EVs cannot remain silent, rules the US
Silent progress is something that many people, including one's neighbours, like about hybrids but, while they're so quiet, they're dangerous, United States safety experts say.
Far from encouraging pedestrians and cyclists to watch where they're going and to remove their music ear-buds when crossing the road, the US's National Highway Traffic Safety Administration proposes a federal motor vehicle safety standard that would set the minimum sound requirements for electric and hybrid vehicles.

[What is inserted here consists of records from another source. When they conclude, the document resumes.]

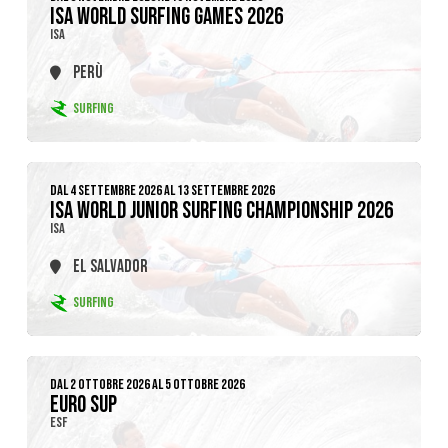
ISA WORLD SURFING GAMES 2026
ISA
PERÙ
SURFING
DAL 4 SETTEMBRE 2026 AL 13 SETTEMBRE 2026
ISA WORLD JUNIOR SURFING CHAMPIONSHIP 2026
ISA
EL SALVADOR
SURFING
DAL 2 OTTOBRE 2026 AL 5 OTTOBRE 2026
EURO SUP
ESF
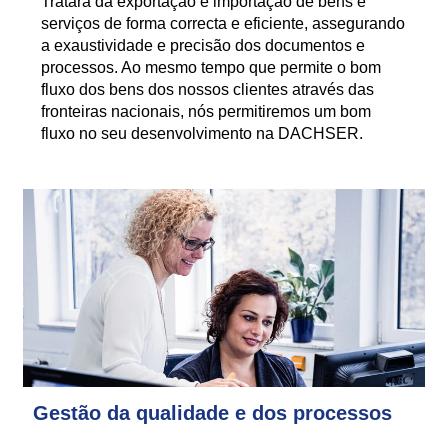
Tratará da exportação e importação de bens e
serviços de forma correcta e eficiente, assegurando
a exaustividade e precisão dos documentos e
processos. Ao mesmo tempo que permite o bom
fluxo dos bens dos nossos clientes através das
fronteiras nacionais, nós permitiremos um bom
fluxo no seu desenvolvimento na DACHSER.
Gestão da qualidade e dos processos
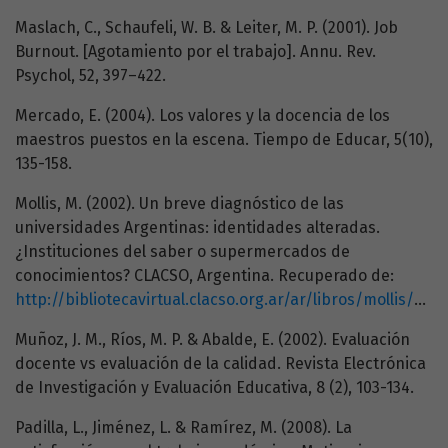
Maslach, C., Schaufeli, W. B. & Leiter, M. P. (2001). Job
Burnout. [Agotamiento por el trabajo]. Annu. Rev.
Psychol, 52, 397–422.
Mercado, E. (2004). Los valores y la docencia de los
maestros puestos en la escena. Tiempo de Educar, 5(10),
135-158.
Mollis, M. (2002). Un breve diagnóstico de las
universidades Argentinas: identidades alteradas.
¿Instituciones del saber o supermercados de
conocimientos? CLACSO, Argentina. Recuperado de:
http://bibliotecavirtual.clacso.org.ar/ar/libros/mollis/mollis.pdf
Muñoz, J. M., Ríos, M. P. & Abalde, E. (2002). Evaluación
docente vs evaluación de la calidad. Revista Electrónica
de Investigación y Evaluación Educativa, 8 (2), 103-134.
Padilla, L., Jiménez, L. & Ramírez, M. (2008). La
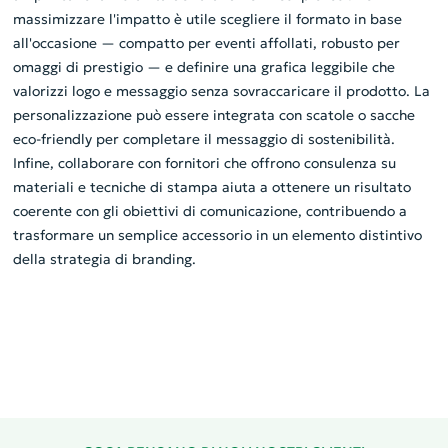
massimizzare l'impatto è utile scegliere il formato in base
all'occasione — compatto per eventi affollati, robusto per
omaggi di prestigio — e definire una grafica leggibile che
valorizzi logo e messaggio senza sovraccaricare il prodotto. La
personalizzazione può essere integrata con scatole o sacche
eco-friendly per completare il messaggio di sostenibilità.
Infine, collaborare con fornitori che offrono consulenza su
materiali e tecniche di stampa aiuta a ottenere un risultato
coerente con gli obiettivi di comunicazione, contribuendo a
trasformare un semplice accessorio in un elemento distintivo
della strategia di branding.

This follows on from the 2010 Pedestrian Safety Enhancement Act (PSEA), where the rule will apply to electric vehicles and hybrids that have an electric-only propulsion mode whether they are cars, light trucks, heavy-duty trucks, buses or motorcycles.
According to the administration, the new standard will ensure blind, visually impaired and other pedestrians will detect the presence of the aforementioned vehicles because of the acoustic signal that will be emitted and clearly identifiable as as coming from a vehicle.

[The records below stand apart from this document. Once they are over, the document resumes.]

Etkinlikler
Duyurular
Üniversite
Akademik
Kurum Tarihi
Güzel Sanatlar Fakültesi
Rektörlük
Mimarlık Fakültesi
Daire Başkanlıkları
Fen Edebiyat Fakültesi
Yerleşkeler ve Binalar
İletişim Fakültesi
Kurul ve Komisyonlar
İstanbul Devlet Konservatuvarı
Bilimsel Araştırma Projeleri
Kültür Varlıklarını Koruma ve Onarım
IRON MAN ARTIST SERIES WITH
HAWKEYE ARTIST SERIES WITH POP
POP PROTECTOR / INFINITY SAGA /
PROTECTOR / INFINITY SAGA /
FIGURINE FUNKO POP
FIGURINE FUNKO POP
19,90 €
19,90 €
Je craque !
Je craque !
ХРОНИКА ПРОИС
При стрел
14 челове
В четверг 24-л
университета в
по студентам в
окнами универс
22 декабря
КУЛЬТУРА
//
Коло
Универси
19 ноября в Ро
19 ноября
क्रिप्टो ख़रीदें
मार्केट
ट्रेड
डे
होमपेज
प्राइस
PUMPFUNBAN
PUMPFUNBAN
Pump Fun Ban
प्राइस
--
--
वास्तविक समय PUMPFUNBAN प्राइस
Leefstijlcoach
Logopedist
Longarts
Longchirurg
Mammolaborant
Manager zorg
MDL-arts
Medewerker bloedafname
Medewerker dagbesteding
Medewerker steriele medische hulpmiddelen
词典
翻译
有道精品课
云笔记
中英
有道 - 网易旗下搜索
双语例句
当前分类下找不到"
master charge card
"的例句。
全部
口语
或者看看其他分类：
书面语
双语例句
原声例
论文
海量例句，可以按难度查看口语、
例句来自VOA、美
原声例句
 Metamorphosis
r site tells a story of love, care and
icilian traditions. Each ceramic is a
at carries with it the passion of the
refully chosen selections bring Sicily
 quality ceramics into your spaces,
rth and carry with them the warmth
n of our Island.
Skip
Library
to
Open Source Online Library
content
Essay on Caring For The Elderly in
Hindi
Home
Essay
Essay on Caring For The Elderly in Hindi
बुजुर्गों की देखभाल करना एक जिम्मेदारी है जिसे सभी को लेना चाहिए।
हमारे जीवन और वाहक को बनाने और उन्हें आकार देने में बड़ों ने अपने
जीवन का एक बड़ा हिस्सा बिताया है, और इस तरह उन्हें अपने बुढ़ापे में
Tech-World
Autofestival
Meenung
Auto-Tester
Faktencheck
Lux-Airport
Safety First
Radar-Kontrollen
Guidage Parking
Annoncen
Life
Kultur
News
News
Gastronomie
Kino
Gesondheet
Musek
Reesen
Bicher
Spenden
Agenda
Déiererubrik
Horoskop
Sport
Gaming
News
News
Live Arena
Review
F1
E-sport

The agency estimates that this proposal will result in 2800 fewer injuries in the US and saving 35 of the lives lost there each year, costing about $50 per vehicle to set up. Motorists will pay, of course.
From last year, all Toyota Priuses sold in the US automatically emit a whirring sound at speeds below 25kmh, Nissan's all-electric Leaf has a warning system that operates up to 29kmh but, unlike that in the Priuses, it can be deactivated by the driver. The Chevrolet/Holden Volt does not have an automatic sound-emitting system; the driver activates it when required.